P.S. : yes, I have done "root InteractiveBastille"

diana

[nalg0rath]

Uh? What do you mean that you have done "root InteractiveBastille"? I meant that you shuld log in as root before you run "bastille" or "InteractiveBastille". (InteractiveBastille is the GUI for Bastille, right?).

TO log in as root do:

Code:

# su -

Then you have to type in the root (Super User) password to log in as root. Then try running again:

Code:

# InteractiveBastille

[mdiana]

yes, of course ... I'm sorry, it was a typing mistake ... I've done the equivalent which is "sudo InteractiveBastille" ...
do you have any idea about those erros?

[nalg0rath]

Ok, you could try this:
Move the files
[Original file] to [New file]
/etc/pam.d/kde.bastille -> /etc/pam.d/kde.bastille-backup
/etc/logrotate.d/syslog.bastille -> /etc/logrotate.d/syslog.bastille-backup
/etc/pam.d/xdm.bastille -> /etc/pam.d/xdm.bastille-backup

Do this with the "mv" command.
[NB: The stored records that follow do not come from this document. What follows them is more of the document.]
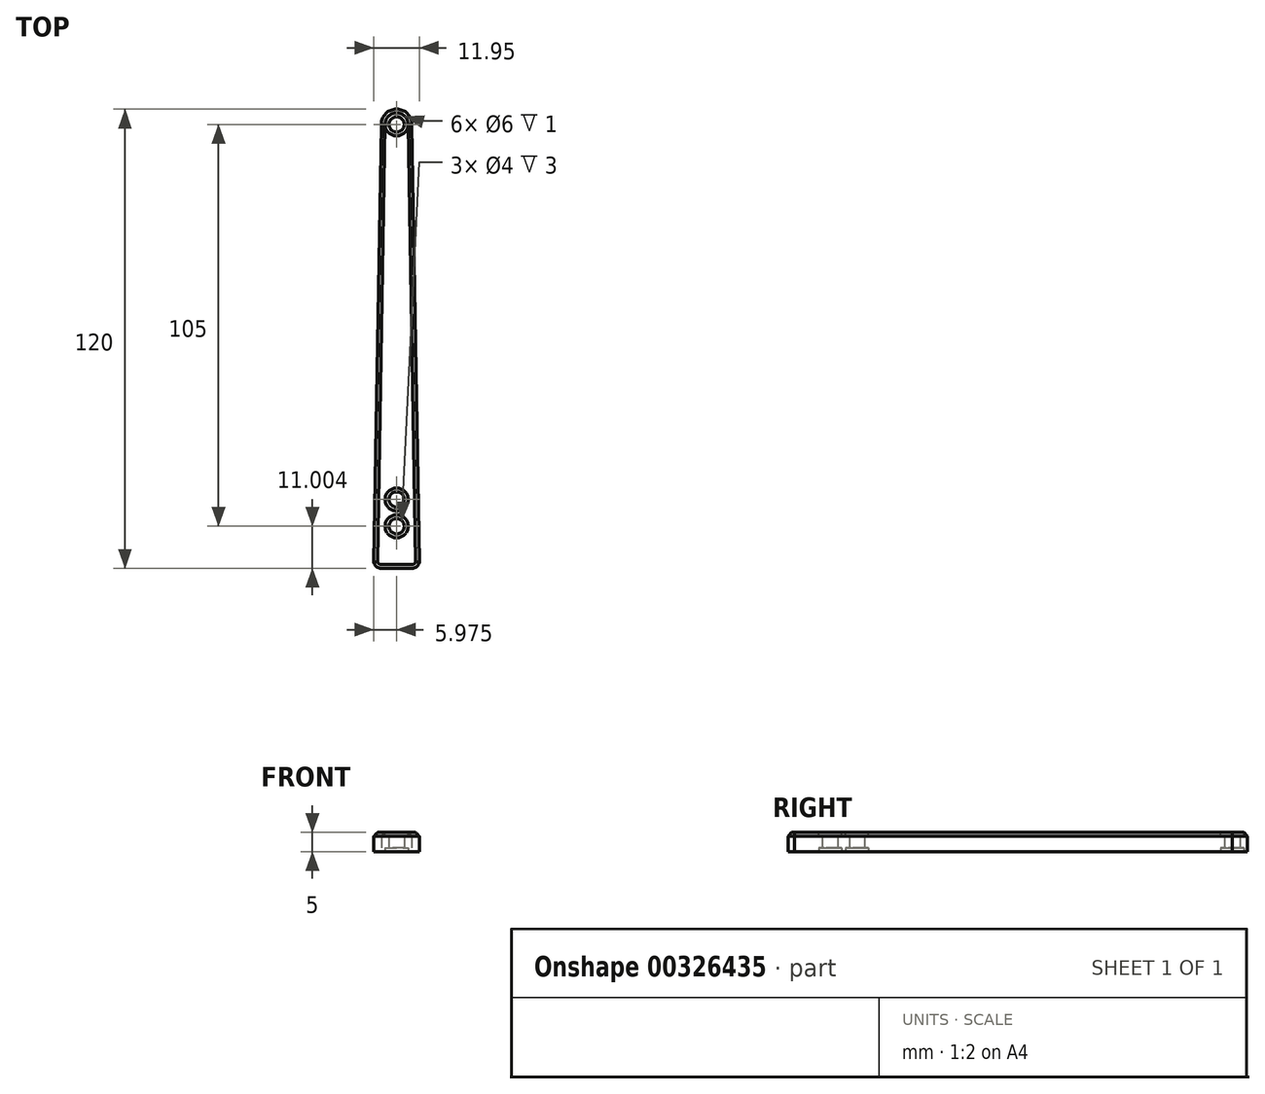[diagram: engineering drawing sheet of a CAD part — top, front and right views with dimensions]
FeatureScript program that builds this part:
annotation { "Feature Type Name" : "Feature", "Feature Type Description" : "" }
export const myFeature = defineFeature(function(context is Context, id is Id, definition is map)
    precondition{}
    {
        {
            var Q0;
            Q0=qCreatedBy(makeId("Top.planeOp"),FACE);
            var sketch = newSketch(context, id + "F0", { "sketchPlane" : qUnion([Q0])});
            skLineSegment(sketch, "E0.top", {"start": v(-57.1, -56.14) * mm, "end": v(-49.1, -56.14) * mm});
            skPoint(sketch, "E1", {"position": v(-53.1, 59.86) * mm});
            skArc(sketch, "E2", {"start": v(-49.1, 59.86) * mm, "mid": v(-53.1, 63.86) * mm, "end": v(-57.1, 59.86) * mm});
            skPoint(sketch, "E3.orphan", {"position": v(-57.1, 63.86) * mm});
            skPoint(sketch, "E0.bottom.end.orphan", {"position": v(-49.1, 63.86) * mm});
            skLineSegment(sketch, "E4", {"start": v(-57.1, 59.86) * mm, "end": v(-57.2, 54.18) * mm});
            skLineSegment(sketch, "E5", {"start": v(-49.1, 59.86) * mm, "end": v(-49, 54.18) * mm});
            skCircle(sketch, "E6", {"center": v(-53.1, 59.86) * mm, "radius": 2 * mm});
            skLineSegment(sketch, "E7", {"start": v(-53.1, 63.86) * mm, "end": v(-53.1, -56.14) * mm, "construction": true});
            skPoint(sketch, "E8", {"position": v(-53.1, -31.14) * mm});
            skPoint(sketch, "E9", {"position": v(-53.1, -36.14) * mm});
            skPoint(sketch, "E10", {"position": v(-53.1, -38.14) * mm});
            skPoint(sketch, "E11", {"position": v(-53.1, -45.14) * mm});
            skCircle(sketch, "E12", {"center": v(-53.1, -38.14) * mm, "radius": 2 * mm});
            skCircle(sketch, "E13", {"center": v(-53.1, -45.14) * mm, "radius": 2 * mm});
            skArc(sketch, "E14", {"start": v(-57.1, -56.14) * mm, "mid": v(-58.38, -55.66) * mm, "end": v(-59.07, -54.47) * mm});
            skArc(sketch, "E15", {"start": v(-49.1, -56.14) * mm, "mid": v(-47.8, -55.66) * mm, "end": v(-47.12, -54.47) * mm});
            skPoint(sketch, "E16.trimOffspring.end.orphan", {"position": v(-59.1, -56.14) * mm});
            skPoint(sketch, "E17.orphan", {"position": v(-47.1, -56.14) * mm});
            skLineSegment(sketch, "E18.trimOffspring", {"start": v(-57.29, 48.76) * mm, "end": v(-59.07, -54.47) * mm});
            skLineSegment(sketch, "E19.trimOffspring", {"start": v(-48.9, 48.76) * mm, "end": v(-47.12, -54.47) * mm});
            skLineSegment(sketch, "E20", {"start": v(-57.2, 54.18) * mm, "end": v(-57.22, 52.52) * mm});
            skLineSegment(sketch, "E21", {"start": v(-49, 54.18) * mm, "end": v(-48.97, 52.52) * mm});
            skLineSegment(sketch, "E22", {"start": v(-57.27, 49.52) * mm, "end": v(-57.29, 48.76) * mm});
            skLineSegment(sketch, "E23.trimOffspring", {"start": v(-48.92, 49.52) * mm, "end": v(-48.9, 48.76) * mm});
            skLineSegment(sketch, "E24", {"start": v(-48.97, 52.52) * mm, "end": v(-48.92, 49.52) * mm});
            skLineSegment(sketch, "E25", {"start": v(-57.22, 52.52) * mm, "end": v(-57.27, 49.52) * mm});
            skSolve(sketch);
        }
        {
            var Q0;
            Q0=makeQuery(id+"F0.imprint","IMPRINT",FACE,{"disambiguationData":[TD([[makeQuery(id+"F0.imprint","IMPRINT",EDGE,{"derivedFrom":sQuery(id+"F0.wireOp",EDGE,"E0.top")}),1.0]])]});
            extrude(context, id + "F1", {"entities" : qUnion([Q0]), "depth" : 5 * mm});
        }
        {
            var Q0;
            Q0=makeQuery(id+"F1.opExtrude","CAP_EDGE",EDGE,{"disambiguationData":[OSD([sQuery(id+"F0.wireOp",EDGE,"E19.trimOffspring"),sQuery(id+"F0.wireOp",EDGE,"E23.trimOffspring")])],"isStart":false});
            var Q1;
            Q1=makeQuery(id+"F1.opExtrude","CAP_EDGE",EDGE,{"disambiguationData":[OSD([sQuery(id+"F0.wireOp",EDGE,"E18.trimOffspring"),sQuery(id+"F0.wireOp",EDGE,"E22")])],"isStart":false});
            var Q2;
            Q2=makeQuery(id+"F1.opExtrude","CAP_EDGE",EDGE,{"disambiguationData":[OSD([sQuery(id+"F0.wireOp",EDGE,"E14")])],"isStart":false});
            var Q3;
            Q3=makeQuery(id+"F1.opExtrude","CAP_EDGE",EDGE,{"disambiguationData":[OSD([sQuery(id+"F0.wireOp",EDGE,"E0.top")])],"isStart":false});
            var Q4;
            Q4=makeQuery(id+"F1.opExtrude","CAP_EDGE",EDGE,{"disambiguationData":[OSD([sQuery(id+"F0.wireOp",EDGE,"E15")])],"isStart":false});
            var Q5;
            Q5=makeQuery(id+"F1.opExtrude","CAP_EDGE",EDGE,{"disambiguationData":[OSD([sQuery(id+"F0.wireOp",EDGE,"E2")])],"isStart":false});
            var Q6;
            Q6=makeQuery(id+"F1.opExtrude","CAP_EDGE",EDGE,{"disambiguationData":[OSD([sQuery(id+"F0.wireOp",EDGE,"E4"),sQuery(id+"F0.wireOp",EDGE,"E20")])],"isStart":false});
            var Q7;
            Q7=makeQuery(id+"F1.opExtrude","CAP_EDGE",EDGE,{"disambiguationData":[OSD([sQuery(id+"F0.wireOp",EDGE,"E5"),sQuery(id+"F0.wireOp",EDGE,"E21")])],"isStart":false});
            var Q8;
            Q8=makeQuery(id+"F1.opExtrude","CAP_EDGE",EDGE,{"disambiguationData":[OSD([sQuery(id+"F0.wireOp",EDGE,"o0RNKsEq-p2mH-4jjP-SO0A-SJ8OjA0UEUDv")])],"isStart":false});
            var Q9;
            Q9=makeQuery(id+"F1.opExtrude","CAP_EDGE",EDGE,{"disambiguationData":[OSD([sQuery(id+"F0.wireOp",EDGE,"rJI7la13-ssud-MAWH-iN3m-8SUHMPCMIT3g")])],"isStart":false});
            chamfer(context, id + "F2", {"entities" : qUnion([Q0, Q1, Q2, Q3, Q4, Q5, Q6, Q7, Q8, Q9]), "width" : 1 * mm, "tangentPropagation" : true});
        }
        {
            var Q0;
            Q0=makeQuery(id+"F1.opExtrude","CAP_FACE",FACE,{"disambiguationData":[OSD([sQuery(id+"F0.wireOp",EDGE,"E0.top"),sQuery(id+"F0.wireOp",EDGE,"E2"),sQuery(id+"F0.wireOp",EDGE,"E4"),sQuery(id+"F0.wireOp",EDGE,"E5"),sQuery(id+"F0.wireOp",EDGE,"E6"),sQuery(id+"F0.wireOp",EDGE,"E12"),sQuery(id+"F0.wireOp",EDGE,"E13"),sQuery(id+"F0.wireOp",EDGE,"E14"),sQuery(id+"F0.wireOp",EDGE,"E15")])],"isStart":true});
            var sketch = newSketch(context, id + "F3", { "sketchPlane" : qUnion([Q0])});
            skPoint(sketch, "E26", {"position": v(-53.1, -59.86) * mm});
            skPoint(sketch, "E27", {"position": v(-53.1, 38.14) * mm});
            skCircle(sketch, "E28", {"center": v(-53.1, 38.14) * mm, "radius": 3 * mm});
            skCircle(sketch, "E29", {"center": v(-53.1, -59.86) * mm, "radius": 3 * mm});
            skCircle(sketch, "E30", {"center": v(-53.1, 45.14) * mm, "radius": 3 * mm});
            skSolve(sketch);
        }
        {
            var Q0;
            Q0=makeQuery(id+"F3.imprint","IMPRINT",FACE,{"disambiguationData":[TD([[makeQuery(id+"F3.imprint","IMPRINT",EDGE,{"derivedFrom":sQuery(id+"F3.wireOp",EDGE,"E28")}),1.0]])]});
            var Q1;
            Q1=sQuery(id+"F3.wireOp",EDGE,"E28");
            var Q2;
            Q2=sQuery(id+"F3.wireOp",EDGE,"NuHG6ebw-mJRD-JW6i-FIXQ-FZVYiqWoZk1F");
            extrude(context, id + "F4", {"entities" : qUnion([Q0]), "operationType" : NewBodyOperationType.REMOVE, "surfaceEntities" : qUnion([Q1, Q2]), "oppositeDirection" : true, "depth" : 1 * mm});
        }
        {
            var Q0;
            Q0=makeQuery(id+"F1.opExtrude","CAP_FACE",FACE,{"disambiguationData":[OSD([sQuery(id+"F0.wireOp",EDGE,"E0.top"),sQuery(id+"F0.wireOp",EDGE,"E2"),sQuery(id+"F0.wireOp",EDGE,"E4"),sQuery(id+"F0.wireOp",EDGE,"E5"),sQuery(id+"F0.wireOp",EDGE,"E6"),sQuery(id+"F0.wireOp",EDGE,"E12"),sQuery(id+"F0.wireOp",EDGE,"E13"),sQuery(id+"F0.wireOp",EDGE,"E14"),sQuery(id+"F0.wireOp",EDGE,"E15")])],"isStart":false});
            var sketch = newSketch(context, id + "F5", { "sketchPlane" : qUnion([Q0])});
            skPoint(sketch, "E31", {"position": v(-53.1, 59.86) * mm});
            skPoint(sketch, "E32", {"position": v(-53.1, -38.14) * mm});
            skPoint(sketch, "E33", {"position": v(-53.1, -45.14) * mm});
            skCircle(sketch, "E34", {"center": v(-53.1, -38.14) * mm, "radius": 3 * mm});
            skCircle(sketch, "E35", {"center": v(-53.1, -45.14) * mm, "radius": 3 * mm});
            skCircle(sketch, "E36", {"center": v(-53.1, 59.86) * mm, "radius": 3 * mm});
            skSolve(sketch);
        }
        {
            var Q0;
            Q0=makeQuery(id+"F5.imprint","IMPRINT",FACE,{"disambiguationData":[TD([[makeQuery(id+"F5.imprint","IMPRINT",EDGE,{"derivedFrom":sQuery(id+"F5.wireOp",EDGE,"E35")}),1.0]])]});
            var Q1;
            Q1=makeQuery(id+"F5.imprint","IMPRINT",FACE,{"disambiguationData":[TD([[makeQuery(id+"F5.imprint","IMPRINT",EDGE,{"derivedFrom":sQuery(id+"F5.wireOp",EDGE,"E34")}),1.0]])]});
            var Q2;
            {var subQ1=sQuery(id+"F0.wireOp",EDGE,"E6");Q2=makeQuery(id+"F5.imprint","IMPRINT",FACE,{"disambiguationData":[TD([[makeQuery(id+"F5.imprint","IMPRINT",EDGE,{"derivedFrom":makeQuery(id+"F1.opExtrude","CAP_EDGE",EDGE,{"disambiguationData":[OSD([subQ1])],"isStart":false})}),-1.0]])]});}
            var Q3;
            Q3=sQuery(id+"F5.wireOp",EDGE,"E34");
            var Q4;
            Q4=sQuery(id+"F5.wireOp",EDGE,"E35");
            var Q5;
            Q5=sQuery(id+"F5.wireOp",EDGE,"d6FoRQbe-lIdU-fJoR-s3iu-PYYhAoR2MkCE");
            extrude(context, id + "F6", {"entities" : qUnion([Q0, Q1, Q2]), "operationType" : NewBodyOperationType.REMOVE, "surfaceEntities" : qUnion([Q3, Q4, Q5]), "oppositeDirection" : true, "depth" : 1 * mm});
        }
        {
            var Q0;
            {var subQ1=sQuery(id+"F0.wireOp",EDGE,"E6");Q0=makeQuery(id+"F3.imprint","IMPRINT",FACE,{"disambiguationData":[TD([[makeQuery(id+"F3.imprint","IMPRINT",EDGE,{"derivedFrom":makeQuery(id+"F1.opExtrude","CAP_EDGE",EDGE,{"disambiguationData":[OSD([subQ1])],"isStart":true})}),1.0]])]});}
            var Q1;
            Q1=makeQuery(id+"F3.imprint","IMPRINT",FACE,{"disambiguationData":[TD([[makeQuery(id+"F3.imprint","IMPRINT",EDGE,{"derivedFrom":sQuery(id+"F3.wireOp",EDGE,"E30")}),1.0]])]});
            extrude(context, id + "F7", {"entities" : qUnion([Q0, Q1]), "operationType" : NewBodyOperationType.REMOVE, "oppositeDirection" : true, "depth" : 1 * mm});
        }
    });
When you have moved the files try running the program as root again and if it failes again post the new(hopefully) /var/log/Bastille/error-log.

PS. What boot loader do you have?

[mdiana]

I have done

mv /etc/pam.d/kde.bastille /etc/pam.d/kde
mv /etc/logrotate.d/syslog.bastille /etc/logrotate.d/syslog
mv /etc/pam.d/xdm.bastille /etc/pam.d/xdm

The boot loader is grub, but I there isn't any grub.conf in my filesystem

/var/log/Bastille/error-log says:

{Thu Jul 7 16:51:37 2005} Couldn't modify hard drive's grub.conf -- couldn't{Thu Jul 7 16:51:37 2005} find /etc/grub.conf

so, what should I do?
pls help !

Diana

[Flatline]

Try looking for menu.lst (it's usually in the /boot/grub directory).

[mdiana]

actually, I can't find where, in what script Bastille is looking for the file grub.conf ...is it there that I must replace grub.conf with menu.lst?

[Flatline]

There should be a config file for Bastille (/etc/Bastille/config, perhaps?) in which you can set your options.